[EXERCISE DESCRIPTION] Report every line in the data below that contains the word "family", copying each such line in full.

[PROVIDED ENTRIES]
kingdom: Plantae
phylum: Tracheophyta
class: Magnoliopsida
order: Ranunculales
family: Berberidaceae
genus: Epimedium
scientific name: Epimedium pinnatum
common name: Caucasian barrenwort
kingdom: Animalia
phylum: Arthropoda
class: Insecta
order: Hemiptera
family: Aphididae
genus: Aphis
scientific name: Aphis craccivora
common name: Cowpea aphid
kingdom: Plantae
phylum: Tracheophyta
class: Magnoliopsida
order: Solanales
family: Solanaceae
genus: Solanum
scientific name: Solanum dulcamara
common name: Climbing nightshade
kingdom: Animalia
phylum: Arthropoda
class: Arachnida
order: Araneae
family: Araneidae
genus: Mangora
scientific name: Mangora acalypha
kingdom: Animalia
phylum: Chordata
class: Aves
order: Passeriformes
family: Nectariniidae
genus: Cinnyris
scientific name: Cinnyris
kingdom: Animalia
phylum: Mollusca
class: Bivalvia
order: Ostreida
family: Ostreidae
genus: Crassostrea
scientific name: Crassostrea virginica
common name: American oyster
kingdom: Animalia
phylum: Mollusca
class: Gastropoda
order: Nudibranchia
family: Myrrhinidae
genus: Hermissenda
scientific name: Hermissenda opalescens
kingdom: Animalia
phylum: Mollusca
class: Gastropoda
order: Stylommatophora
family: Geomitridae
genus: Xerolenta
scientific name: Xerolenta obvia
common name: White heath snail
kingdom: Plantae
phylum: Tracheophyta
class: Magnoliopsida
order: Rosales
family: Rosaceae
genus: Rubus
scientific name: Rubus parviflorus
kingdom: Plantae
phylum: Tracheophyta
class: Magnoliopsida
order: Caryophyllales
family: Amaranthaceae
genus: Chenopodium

[FULL RESPONSE]
family: Berberidaceae
family: Aphididae
family: Solanaceae
family: Araneidae
family: Nectariniidae
family: Ostreidae
family: Myrrhinidae
family: Geomitridae
family: Rosaceae
family: Amaranthaceae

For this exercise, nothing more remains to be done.